(Page-level text extractions)

- - -

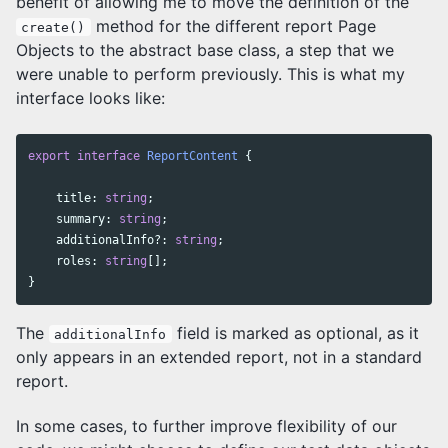
benefit of allowing me to move the definition of the
method for the different report Page
create()
Objects to the abstract base class, a step that we
were unable to perform previously. This is what my
interface looks like:
export
interface
ReportContent
{
title
:
string
;
summary
:
string
;
additionalInfo
?:
string
;
roles
:
string
[];
}
The
field is marked as optional, as it
additionalInfo
only appears in an extended report, not in a standard
report.
In some cases, to further improve flexibility of our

- - -

Task to carry out - Would you write out each entry word for word and omit the images?

Task output -
benefit of allowing me to move the definition of the
method for the different report Page
create()
Objects to the abstract base class, a step that we
were unable to perform previously. This is what my
interface looks like:
export
interface
ReportContent
{
title
:
string
;
summary
:
string
;
additionalInfo
?:
string
;
roles
:
string
[];
}
The
field is marked as optional, as it
additionalInfo
only appears in an extended report, not in a standard
report.
In some cases, to further improve flexibility of our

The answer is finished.